→ GOAL OF THE EXERCISE:
Extend the LandScale reassessment guide below past its last sentence, keeping its style and subject.

→ GIVEN TEXT:
= = =

Get started with LandScale reassessments

Our guidelines provide detailed instructions on how to conduct a reassessment of your landscape using LandScale. Reassessments are repeat assessments which build upon baseline assessments, enabling you to track progress, evaluate the effectiveness of sustainability efforts, and refine strategies for long-term impact.

Introduction to LandScale

LandScale offers a powerful platform for conducting holistic landscape assessments, helping you capture the essential dynamics of ecosystems, human well-being, governance, and production within your landscape. With LandScale, you can develop meaningful baselines, track progress, and showcase the sustainability impact of your actions over time.

These assessments are more than a tool for measurement—they are a catalyst for collaboration. They engage stakeholders to build a shared vision for the landscape’s future, ensuring that everyone works toward common sustainability goals.

Introducing LandScale: A user-friendly assessment tool developed by the Rainforest Alliance, Verra, and Conservation International.

For more information about the LandScale system and assessment framework, refer to our baseline assessment guidelines.

Understanding landscape reassessments

A landscape-level performance reassessment provides a critical opportunity to evaluate the impact of interventions and external factors on your landscape’s sustainability. By comparing reassessment results to the baseline, you can determine where progress has been made, identify persistent challenges, and refine your strategies accordingly.

Conducting a reassessment with LandScale offers multiple benefits, such as providing data to support adaptive management, strengthening transparency and accountability, and enhancing access to performance-based financing. Funders often expect reassessment results as key evidence of progress at the end of a project, and these findings can be instrumental in securing continued support. LandScale’s validation and local review processes help ensure that reassessment results remain credible and trusted by stakeholders.

Beyond these immediate benefits, using LandScale for the baseline assessment and reassessment helps position it as the foundation of a robust monitoring and evaluation system for the landscape. This demonstrates a structured approach to tracking progress over time, even in the absence of immediate changes to landscape management practices.

Types of reassessments

Full reassessment

A full reassessment covers the entire scope of the baseline assessment, offering a holistic evaluation of all sustainability pillars in the LandScale assessment framework. This approach tracks progress across all indicators from the baseline, providing a clear view of the landscape’s overall trajectory. It allows for an in-depth review of how landscape interventions and external changes have impacted key areas such as land use, governance, production, and human well-being.

= = =

→ RECORDED DATA:
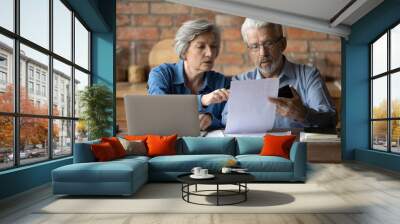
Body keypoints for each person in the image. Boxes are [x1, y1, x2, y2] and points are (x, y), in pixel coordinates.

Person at [222, 18, 336, 129]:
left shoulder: (308, 76)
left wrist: (304, 114)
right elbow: (226, 118)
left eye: (268, 43)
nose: (263, 53)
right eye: (255, 46)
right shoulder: (240, 82)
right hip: (254, 147)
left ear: (283, 44)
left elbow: (332, 119)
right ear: (249, 50)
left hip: (294, 147)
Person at [148, 19, 230, 131]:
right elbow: (158, 107)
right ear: (184, 50)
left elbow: (230, 120)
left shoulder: (222, 82)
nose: (210, 53)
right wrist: (202, 100)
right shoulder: (161, 74)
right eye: (201, 47)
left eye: (213, 46)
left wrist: (211, 120)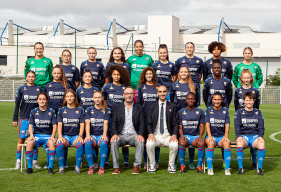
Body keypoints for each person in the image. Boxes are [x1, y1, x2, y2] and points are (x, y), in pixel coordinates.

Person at [110, 87, 145, 174]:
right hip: (121, 135)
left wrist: (140, 134)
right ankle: (116, 167)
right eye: (127, 93)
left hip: (134, 135)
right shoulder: (117, 107)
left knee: (140, 141)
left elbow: (142, 123)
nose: (129, 95)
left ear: (134, 95)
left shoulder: (139, 107)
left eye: (131, 93)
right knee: (114, 142)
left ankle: (136, 166)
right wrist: (114, 134)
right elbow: (114, 122)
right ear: (123, 95)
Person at [13, 71, 42, 169]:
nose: (31, 78)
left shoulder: (39, 89)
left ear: (35, 78)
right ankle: (18, 161)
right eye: (29, 76)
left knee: (35, 140)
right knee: (21, 139)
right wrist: (15, 119)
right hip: (24, 119)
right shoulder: (21, 89)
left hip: (36, 119)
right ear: (26, 77)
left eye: (32, 76)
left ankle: (34, 162)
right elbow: (17, 105)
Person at [146, 85, 179, 173]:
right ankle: (152, 165)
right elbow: (148, 123)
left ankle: (171, 166)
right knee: (149, 144)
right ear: (157, 93)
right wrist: (150, 134)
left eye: (164, 91)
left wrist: (174, 135)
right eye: (160, 92)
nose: (162, 93)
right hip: (155, 135)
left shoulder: (173, 106)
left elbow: (176, 123)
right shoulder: (151, 107)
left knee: (175, 145)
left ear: (167, 93)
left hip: (168, 135)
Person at [24, 92, 57, 174]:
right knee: (29, 143)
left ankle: (50, 168)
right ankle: (29, 168)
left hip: (48, 135)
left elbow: (55, 126)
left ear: (47, 101)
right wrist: (31, 136)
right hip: (37, 136)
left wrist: (53, 136)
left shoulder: (52, 111)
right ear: (37, 100)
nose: (42, 101)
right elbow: (30, 125)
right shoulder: (33, 111)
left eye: (43, 99)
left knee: (52, 143)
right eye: (40, 99)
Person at [234, 69, 260, 169]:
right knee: (243, 135)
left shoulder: (255, 90)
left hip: (253, 116)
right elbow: (236, 105)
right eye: (244, 78)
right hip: (241, 116)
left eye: (248, 77)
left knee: (253, 134)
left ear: (251, 78)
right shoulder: (238, 90)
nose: (246, 79)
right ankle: (241, 164)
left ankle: (254, 162)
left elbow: (257, 105)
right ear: (241, 78)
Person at [235, 91, 266, 175]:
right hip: (244, 136)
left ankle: (259, 168)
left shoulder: (258, 112)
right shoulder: (239, 112)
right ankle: (240, 167)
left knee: (262, 143)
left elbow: (261, 126)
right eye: (247, 100)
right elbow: (237, 125)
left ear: (254, 101)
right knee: (239, 143)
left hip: (254, 136)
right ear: (244, 101)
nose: (249, 102)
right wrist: (238, 136)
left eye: (251, 100)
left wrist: (260, 136)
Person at [56, 89, 85, 174]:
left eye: (71, 96)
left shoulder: (80, 109)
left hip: (76, 136)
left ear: (74, 97)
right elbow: (59, 124)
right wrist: (60, 136)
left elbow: (82, 124)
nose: (69, 98)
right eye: (67, 96)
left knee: (80, 145)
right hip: (65, 136)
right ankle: (61, 167)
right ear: (65, 98)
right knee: (59, 145)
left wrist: (80, 136)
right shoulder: (61, 110)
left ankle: (77, 167)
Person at [136, 67, 160, 169]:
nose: (149, 76)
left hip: (156, 118)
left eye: (150, 74)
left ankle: (156, 161)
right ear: (144, 75)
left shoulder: (157, 87)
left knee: (156, 140)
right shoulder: (141, 87)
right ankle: (146, 161)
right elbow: (139, 104)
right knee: (146, 141)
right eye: (147, 74)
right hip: (145, 118)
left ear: (153, 75)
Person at [204, 92, 232, 176]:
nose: (217, 101)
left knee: (226, 143)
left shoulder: (225, 110)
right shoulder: (208, 110)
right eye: (215, 99)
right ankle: (210, 168)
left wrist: (226, 136)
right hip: (211, 136)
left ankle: (227, 168)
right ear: (212, 100)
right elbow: (207, 124)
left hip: (221, 137)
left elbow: (227, 125)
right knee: (210, 142)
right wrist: (209, 136)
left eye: (219, 99)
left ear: (222, 100)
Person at [84, 91, 111, 174]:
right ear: (93, 98)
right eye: (95, 97)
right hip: (92, 135)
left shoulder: (107, 110)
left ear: (102, 98)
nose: (97, 99)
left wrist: (104, 135)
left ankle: (102, 167)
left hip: (101, 135)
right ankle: (91, 167)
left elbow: (106, 123)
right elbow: (87, 123)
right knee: (88, 143)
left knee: (103, 143)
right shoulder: (88, 110)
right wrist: (88, 135)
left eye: (99, 97)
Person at [178, 92, 205, 174]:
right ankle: (182, 166)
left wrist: (200, 136)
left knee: (201, 143)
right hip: (185, 136)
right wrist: (182, 136)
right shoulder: (181, 112)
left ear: (195, 100)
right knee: (181, 142)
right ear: (186, 100)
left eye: (192, 99)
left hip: (195, 137)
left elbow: (202, 126)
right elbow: (180, 127)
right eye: (189, 99)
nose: (190, 100)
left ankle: (199, 166)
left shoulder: (200, 111)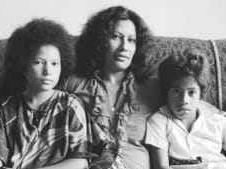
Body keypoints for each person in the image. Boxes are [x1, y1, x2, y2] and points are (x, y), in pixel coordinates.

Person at [0, 19, 89, 169]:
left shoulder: (71, 105)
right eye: (39, 62)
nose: (48, 71)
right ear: (23, 66)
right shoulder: (2, 109)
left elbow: (80, 162)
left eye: (55, 63)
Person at [60, 5, 157, 169]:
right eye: (116, 37)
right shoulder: (73, 82)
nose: (124, 47)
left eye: (131, 40)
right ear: (100, 40)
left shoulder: (152, 87)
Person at [145, 48, 226, 169]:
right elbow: (161, 167)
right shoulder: (159, 121)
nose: (184, 100)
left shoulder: (217, 121)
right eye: (176, 91)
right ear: (166, 92)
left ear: (201, 94)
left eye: (191, 92)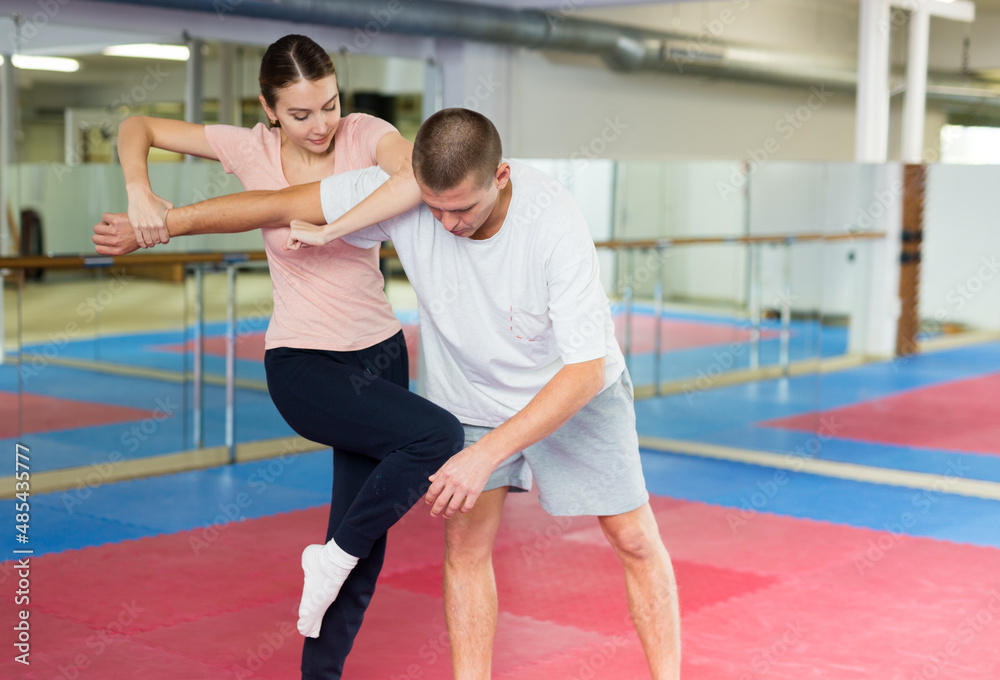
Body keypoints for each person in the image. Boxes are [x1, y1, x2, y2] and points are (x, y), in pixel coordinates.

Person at [95, 108, 681, 680]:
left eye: (463, 209)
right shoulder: (402, 195)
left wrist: (481, 457)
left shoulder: (552, 217)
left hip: (569, 389)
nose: (447, 224)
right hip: (473, 396)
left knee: (633, 539)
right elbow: (277, 204)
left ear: (501, 176)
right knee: (467, 549)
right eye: (435, 208)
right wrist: (164, 226)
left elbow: (583, 370)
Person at [108, 34, 464, 680]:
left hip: (379, 354)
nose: (321, 124)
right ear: (270, 110)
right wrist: (141, 192)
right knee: (436, 438)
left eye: (329, 105)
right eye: (301, 114)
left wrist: (331, 225)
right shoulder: (250, 148)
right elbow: (138, 125)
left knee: (362, 548)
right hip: (302, 362)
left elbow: (416, 172)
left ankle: (318, 661)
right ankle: (326, 560)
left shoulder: (364, 134)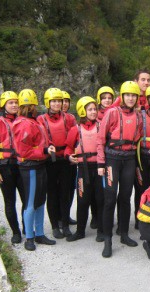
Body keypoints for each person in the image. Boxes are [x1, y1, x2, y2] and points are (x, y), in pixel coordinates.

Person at [97, 81, 143, 258]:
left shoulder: (138, 116)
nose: (131, 98)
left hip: (129, 159)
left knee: (125, 197)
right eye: (128, 95)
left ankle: (124, 234)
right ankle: (107, 239)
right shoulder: (112, 113)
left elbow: (138, 139)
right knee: (110, 198)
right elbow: (100, 139)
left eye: (134, 95)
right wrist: (101, 163)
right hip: (112, 159)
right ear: (122, 97)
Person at [13, 89, 56, 251]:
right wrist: (44, 151)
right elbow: (25, 151)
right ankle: (29, 237)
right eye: (33, 106)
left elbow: (40, 141)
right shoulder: (23, 124)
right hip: (30, 167)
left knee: (40, 201)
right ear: (30, 106)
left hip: (39, 166)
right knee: (31, 203)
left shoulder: (33, 122)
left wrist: (47, 146)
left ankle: (39, 234)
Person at [0, 91, 25, 244]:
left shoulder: (23, 121)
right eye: (10, 103)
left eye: (16, 102)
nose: (14, 105)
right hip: (5, 167)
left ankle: (26, 227)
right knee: (10, 201)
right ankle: (16, 232)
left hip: (22, 165)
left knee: (26, 200)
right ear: (3, 105)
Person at [37, 88, 76, 239]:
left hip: (65, 160)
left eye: (59, 101)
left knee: (65, 193)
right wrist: (47, 148)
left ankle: (65, 225)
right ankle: (55, 226)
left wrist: (69, 153)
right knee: (52, 194)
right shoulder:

= = =

→ RESPONSE BELOW:
Performance tracking of specific indicators

This type of reassessment focuses on tracking the progress of a selected subset of indicators from the baseline assessment, rather than a full evaluation. It may be conducted between a baseline and a full reassessment to monitor performance in relation to claims made or to track key metrics that are particularly relevant to the landscape.

Performance tracking allows for a more focused review of specific areas of interest or concern, providing insights into short-term trends and outcomes. While it limits the scope compared to a full reassessment, it still provides valuable information on ongoing changes and key sustainability factors.

Conducting a reassessment with LandScale

LandScale simplifies the reassessment process with a step-by-step workflow, thorough guidelines, and a library of field-tested indicators and metrics. The platform’s resources—including technical support and customization options—enable you to efficiently update data, analyze trends, and maintain a reliable record of your landscape’s sustainability journey.

The reassessment process involves the following steps:

  • Step A: Assemble your team, review the landscape boundary, and update the stakeholder engagement plan.

  • Step B: Select relevant metrics to reassess and gather the necessary data.

  • Step C: Review and analyze your data, validate the results, and prepare to present your findings.

Detailed instructions for each step are provided throughout these guidelines, ensuring you have the information needed to conduct a thorough and effective reassessment.

Find the assessment you want to reassess and click the three dots next to it.
From the menu, select “Start reassessment” to begin.